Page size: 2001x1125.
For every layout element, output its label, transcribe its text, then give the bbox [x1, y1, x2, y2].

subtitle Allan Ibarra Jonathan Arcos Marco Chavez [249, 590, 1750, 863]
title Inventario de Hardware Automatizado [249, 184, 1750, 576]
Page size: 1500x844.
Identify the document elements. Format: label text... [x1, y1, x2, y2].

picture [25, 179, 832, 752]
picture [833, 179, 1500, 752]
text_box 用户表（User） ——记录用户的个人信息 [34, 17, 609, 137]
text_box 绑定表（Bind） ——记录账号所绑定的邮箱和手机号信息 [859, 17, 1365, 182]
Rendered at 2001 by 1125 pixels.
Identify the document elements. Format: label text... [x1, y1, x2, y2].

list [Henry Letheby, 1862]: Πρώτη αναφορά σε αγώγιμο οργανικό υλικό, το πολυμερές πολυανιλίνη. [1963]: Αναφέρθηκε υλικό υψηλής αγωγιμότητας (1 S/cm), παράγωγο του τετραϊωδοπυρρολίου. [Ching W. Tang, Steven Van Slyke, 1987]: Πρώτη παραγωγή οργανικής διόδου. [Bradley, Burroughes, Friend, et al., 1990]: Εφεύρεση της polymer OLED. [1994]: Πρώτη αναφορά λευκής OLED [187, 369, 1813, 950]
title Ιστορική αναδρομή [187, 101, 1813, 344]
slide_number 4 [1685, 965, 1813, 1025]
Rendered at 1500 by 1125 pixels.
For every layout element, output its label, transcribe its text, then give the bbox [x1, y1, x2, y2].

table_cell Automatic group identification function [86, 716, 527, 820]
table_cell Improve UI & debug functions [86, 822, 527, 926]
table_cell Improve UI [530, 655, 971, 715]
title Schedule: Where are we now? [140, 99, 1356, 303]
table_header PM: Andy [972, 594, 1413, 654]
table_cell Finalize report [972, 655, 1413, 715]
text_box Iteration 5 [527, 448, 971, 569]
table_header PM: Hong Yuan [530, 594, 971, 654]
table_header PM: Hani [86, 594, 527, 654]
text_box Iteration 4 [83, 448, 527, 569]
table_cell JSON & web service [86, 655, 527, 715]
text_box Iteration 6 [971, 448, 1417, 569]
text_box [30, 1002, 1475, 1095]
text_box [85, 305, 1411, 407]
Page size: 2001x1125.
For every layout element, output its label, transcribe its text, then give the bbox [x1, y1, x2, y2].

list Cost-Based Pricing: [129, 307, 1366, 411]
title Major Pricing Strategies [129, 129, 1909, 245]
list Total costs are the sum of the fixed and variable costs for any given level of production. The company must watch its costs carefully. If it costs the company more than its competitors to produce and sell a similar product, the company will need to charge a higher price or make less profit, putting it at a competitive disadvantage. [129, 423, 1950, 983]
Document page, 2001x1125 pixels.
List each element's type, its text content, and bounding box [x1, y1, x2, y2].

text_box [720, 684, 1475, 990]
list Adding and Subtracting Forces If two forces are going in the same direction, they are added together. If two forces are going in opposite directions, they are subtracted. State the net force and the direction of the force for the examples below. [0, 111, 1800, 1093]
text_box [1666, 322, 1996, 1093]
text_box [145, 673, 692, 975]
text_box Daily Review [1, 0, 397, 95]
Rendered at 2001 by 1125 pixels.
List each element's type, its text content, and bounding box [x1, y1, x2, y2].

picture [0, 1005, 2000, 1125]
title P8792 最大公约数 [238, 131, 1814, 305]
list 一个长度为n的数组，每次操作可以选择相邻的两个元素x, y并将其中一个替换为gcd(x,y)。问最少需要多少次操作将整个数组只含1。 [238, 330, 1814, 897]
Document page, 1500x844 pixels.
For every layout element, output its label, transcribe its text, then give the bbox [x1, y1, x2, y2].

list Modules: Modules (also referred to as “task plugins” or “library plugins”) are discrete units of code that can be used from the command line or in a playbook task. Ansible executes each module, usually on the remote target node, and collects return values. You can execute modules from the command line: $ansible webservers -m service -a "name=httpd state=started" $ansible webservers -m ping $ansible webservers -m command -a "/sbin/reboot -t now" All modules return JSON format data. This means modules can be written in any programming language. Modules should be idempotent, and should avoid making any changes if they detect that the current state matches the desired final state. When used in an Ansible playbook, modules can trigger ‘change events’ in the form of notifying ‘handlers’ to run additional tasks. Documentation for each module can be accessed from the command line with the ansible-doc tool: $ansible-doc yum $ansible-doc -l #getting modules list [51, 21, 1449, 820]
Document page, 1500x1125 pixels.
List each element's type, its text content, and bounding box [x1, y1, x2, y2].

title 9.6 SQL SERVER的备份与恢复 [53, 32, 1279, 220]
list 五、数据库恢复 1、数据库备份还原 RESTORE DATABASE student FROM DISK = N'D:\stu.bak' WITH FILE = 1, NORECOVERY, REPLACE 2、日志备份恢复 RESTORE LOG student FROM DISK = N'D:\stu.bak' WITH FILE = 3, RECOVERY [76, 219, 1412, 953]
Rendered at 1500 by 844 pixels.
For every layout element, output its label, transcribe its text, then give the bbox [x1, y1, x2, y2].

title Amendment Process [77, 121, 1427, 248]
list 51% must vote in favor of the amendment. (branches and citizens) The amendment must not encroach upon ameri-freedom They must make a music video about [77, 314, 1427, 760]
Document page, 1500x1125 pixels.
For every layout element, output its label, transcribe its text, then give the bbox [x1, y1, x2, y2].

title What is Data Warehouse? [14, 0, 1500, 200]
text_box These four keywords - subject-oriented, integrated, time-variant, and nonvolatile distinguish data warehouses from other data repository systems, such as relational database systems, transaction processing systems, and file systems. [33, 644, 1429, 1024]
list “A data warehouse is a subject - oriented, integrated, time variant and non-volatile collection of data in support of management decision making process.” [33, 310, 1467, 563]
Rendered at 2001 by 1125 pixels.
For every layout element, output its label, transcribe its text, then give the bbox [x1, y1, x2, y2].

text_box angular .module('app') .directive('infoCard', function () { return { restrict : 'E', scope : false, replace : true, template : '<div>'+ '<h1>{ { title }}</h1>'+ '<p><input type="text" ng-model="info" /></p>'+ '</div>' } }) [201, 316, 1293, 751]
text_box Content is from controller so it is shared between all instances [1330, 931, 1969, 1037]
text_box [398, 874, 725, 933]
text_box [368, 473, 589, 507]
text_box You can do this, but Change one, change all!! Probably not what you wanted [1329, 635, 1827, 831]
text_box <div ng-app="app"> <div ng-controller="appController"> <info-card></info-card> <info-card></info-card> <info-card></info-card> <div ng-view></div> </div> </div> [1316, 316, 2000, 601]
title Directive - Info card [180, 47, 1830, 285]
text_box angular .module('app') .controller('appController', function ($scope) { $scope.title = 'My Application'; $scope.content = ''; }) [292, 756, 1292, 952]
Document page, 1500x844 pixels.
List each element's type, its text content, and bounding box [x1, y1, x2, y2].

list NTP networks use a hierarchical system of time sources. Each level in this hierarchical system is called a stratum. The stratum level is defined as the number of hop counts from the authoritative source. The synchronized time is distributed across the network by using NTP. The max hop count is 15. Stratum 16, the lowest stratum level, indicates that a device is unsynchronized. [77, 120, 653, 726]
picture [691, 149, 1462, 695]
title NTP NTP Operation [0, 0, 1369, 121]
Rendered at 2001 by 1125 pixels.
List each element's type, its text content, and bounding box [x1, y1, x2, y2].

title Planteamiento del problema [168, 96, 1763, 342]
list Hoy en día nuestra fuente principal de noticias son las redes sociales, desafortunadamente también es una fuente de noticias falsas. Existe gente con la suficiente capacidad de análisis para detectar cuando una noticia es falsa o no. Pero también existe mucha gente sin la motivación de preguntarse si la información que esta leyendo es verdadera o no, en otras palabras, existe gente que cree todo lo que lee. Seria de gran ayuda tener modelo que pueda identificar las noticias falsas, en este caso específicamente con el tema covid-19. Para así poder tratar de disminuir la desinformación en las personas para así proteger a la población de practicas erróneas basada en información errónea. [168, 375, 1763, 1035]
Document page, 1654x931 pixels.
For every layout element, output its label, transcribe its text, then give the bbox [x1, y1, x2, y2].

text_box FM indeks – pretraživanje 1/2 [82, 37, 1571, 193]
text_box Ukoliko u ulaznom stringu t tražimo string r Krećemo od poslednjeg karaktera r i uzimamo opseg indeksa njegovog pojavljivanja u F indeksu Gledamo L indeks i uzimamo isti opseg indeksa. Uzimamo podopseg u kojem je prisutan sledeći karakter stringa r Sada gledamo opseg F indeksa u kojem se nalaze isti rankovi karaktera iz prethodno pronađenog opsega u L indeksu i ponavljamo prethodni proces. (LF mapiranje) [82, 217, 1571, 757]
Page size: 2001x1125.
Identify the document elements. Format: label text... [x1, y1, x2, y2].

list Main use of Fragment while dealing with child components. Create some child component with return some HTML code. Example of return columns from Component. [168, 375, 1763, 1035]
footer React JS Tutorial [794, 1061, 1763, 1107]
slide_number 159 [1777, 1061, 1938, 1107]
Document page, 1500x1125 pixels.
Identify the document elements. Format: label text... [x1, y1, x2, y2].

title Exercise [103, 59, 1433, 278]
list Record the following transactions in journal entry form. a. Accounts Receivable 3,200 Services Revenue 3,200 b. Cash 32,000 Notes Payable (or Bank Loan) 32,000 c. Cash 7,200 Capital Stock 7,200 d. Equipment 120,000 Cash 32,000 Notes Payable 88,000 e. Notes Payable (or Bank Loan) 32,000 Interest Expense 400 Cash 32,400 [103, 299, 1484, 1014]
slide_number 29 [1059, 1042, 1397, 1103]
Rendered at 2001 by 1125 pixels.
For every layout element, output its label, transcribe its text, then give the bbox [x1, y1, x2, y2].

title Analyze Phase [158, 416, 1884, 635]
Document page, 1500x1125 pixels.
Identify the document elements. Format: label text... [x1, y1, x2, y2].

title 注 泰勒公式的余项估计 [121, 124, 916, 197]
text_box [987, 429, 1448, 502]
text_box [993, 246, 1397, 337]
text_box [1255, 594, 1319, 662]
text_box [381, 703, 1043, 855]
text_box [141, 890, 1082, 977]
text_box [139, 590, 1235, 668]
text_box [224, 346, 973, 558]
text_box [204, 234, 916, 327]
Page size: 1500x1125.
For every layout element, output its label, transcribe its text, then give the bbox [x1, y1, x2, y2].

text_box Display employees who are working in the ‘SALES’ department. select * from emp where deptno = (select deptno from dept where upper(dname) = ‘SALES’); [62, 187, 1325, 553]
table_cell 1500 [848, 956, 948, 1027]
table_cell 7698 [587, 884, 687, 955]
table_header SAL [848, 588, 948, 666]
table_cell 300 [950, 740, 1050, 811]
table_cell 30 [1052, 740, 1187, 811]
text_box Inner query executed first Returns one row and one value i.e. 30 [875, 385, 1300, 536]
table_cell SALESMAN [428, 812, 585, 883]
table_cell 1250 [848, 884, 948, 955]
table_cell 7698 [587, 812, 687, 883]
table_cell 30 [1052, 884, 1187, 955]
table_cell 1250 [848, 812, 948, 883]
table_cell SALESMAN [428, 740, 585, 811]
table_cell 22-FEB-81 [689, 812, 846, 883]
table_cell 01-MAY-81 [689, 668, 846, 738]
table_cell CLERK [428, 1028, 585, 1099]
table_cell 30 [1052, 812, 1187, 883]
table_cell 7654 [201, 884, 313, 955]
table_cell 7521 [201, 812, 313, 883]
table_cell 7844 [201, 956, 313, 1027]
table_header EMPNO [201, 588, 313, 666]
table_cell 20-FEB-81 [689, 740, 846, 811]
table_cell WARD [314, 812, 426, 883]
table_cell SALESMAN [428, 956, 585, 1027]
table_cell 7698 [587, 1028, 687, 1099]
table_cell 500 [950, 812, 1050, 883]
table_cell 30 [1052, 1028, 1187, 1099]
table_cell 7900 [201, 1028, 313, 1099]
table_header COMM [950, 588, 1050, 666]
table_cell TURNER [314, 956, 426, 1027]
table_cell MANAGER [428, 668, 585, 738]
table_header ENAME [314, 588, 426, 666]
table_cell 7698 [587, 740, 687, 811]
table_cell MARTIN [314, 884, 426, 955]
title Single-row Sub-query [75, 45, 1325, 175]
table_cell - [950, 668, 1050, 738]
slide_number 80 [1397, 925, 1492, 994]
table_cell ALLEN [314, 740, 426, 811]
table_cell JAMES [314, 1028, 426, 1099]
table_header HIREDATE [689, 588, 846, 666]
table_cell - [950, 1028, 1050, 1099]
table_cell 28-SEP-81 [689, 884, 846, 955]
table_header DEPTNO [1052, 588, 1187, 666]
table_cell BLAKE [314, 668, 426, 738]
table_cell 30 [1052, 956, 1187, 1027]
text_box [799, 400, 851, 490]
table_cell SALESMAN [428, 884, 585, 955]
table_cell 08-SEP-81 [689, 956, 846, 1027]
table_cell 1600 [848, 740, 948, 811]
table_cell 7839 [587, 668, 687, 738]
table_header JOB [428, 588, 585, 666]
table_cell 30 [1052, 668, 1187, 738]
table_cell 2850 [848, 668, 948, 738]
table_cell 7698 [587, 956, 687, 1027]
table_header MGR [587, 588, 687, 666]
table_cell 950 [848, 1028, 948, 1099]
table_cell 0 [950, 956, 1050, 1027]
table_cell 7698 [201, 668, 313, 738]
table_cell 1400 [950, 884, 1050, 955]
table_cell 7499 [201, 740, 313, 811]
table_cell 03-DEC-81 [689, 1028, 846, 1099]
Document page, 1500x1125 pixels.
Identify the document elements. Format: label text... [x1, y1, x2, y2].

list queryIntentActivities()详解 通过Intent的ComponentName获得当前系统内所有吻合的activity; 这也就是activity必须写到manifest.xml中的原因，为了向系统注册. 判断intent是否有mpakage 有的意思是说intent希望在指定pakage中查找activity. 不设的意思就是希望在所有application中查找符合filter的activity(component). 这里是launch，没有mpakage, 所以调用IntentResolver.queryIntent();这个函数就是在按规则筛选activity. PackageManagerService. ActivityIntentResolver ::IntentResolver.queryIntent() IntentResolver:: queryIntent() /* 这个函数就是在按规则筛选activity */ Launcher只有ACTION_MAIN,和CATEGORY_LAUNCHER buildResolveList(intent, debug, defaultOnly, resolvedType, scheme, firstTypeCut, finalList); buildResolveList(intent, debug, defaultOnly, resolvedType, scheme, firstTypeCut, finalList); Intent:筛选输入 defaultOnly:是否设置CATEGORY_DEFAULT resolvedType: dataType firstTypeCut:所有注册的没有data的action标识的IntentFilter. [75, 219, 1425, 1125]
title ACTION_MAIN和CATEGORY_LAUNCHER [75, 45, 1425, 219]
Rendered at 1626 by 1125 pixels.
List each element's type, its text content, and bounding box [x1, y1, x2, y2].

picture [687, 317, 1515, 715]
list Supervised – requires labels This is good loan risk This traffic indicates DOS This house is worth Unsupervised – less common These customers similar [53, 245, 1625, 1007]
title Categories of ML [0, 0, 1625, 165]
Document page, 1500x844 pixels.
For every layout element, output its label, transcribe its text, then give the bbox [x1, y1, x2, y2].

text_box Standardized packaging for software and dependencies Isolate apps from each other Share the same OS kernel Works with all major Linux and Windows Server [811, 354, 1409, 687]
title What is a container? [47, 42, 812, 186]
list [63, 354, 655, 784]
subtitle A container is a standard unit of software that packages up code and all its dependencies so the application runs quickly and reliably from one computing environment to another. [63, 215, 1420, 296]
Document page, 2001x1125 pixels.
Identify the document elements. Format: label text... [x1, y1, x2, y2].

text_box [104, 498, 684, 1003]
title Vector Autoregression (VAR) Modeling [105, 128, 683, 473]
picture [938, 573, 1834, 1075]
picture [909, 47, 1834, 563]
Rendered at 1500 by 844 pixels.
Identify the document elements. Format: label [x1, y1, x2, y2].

TASK INSTRUCTIONS:
Output exactly the span of lines beginning at the first line of the records and ending at the line that holds "Page size: 1500x844.", inclusive, with no other text.

TASK OUTPUT:
Page size: 2001x1125.
For every layout element, output its label, transcribe its text, then give the bbox [x1, y1, x2, y2].

subtitle Allan Ibarra Jonathan Arcos Marco Chavez [249, 590, 1750, 863]
title Inventario de Hardware Automatizado [249, 184, 1750, 576]
Page size: 1500x844.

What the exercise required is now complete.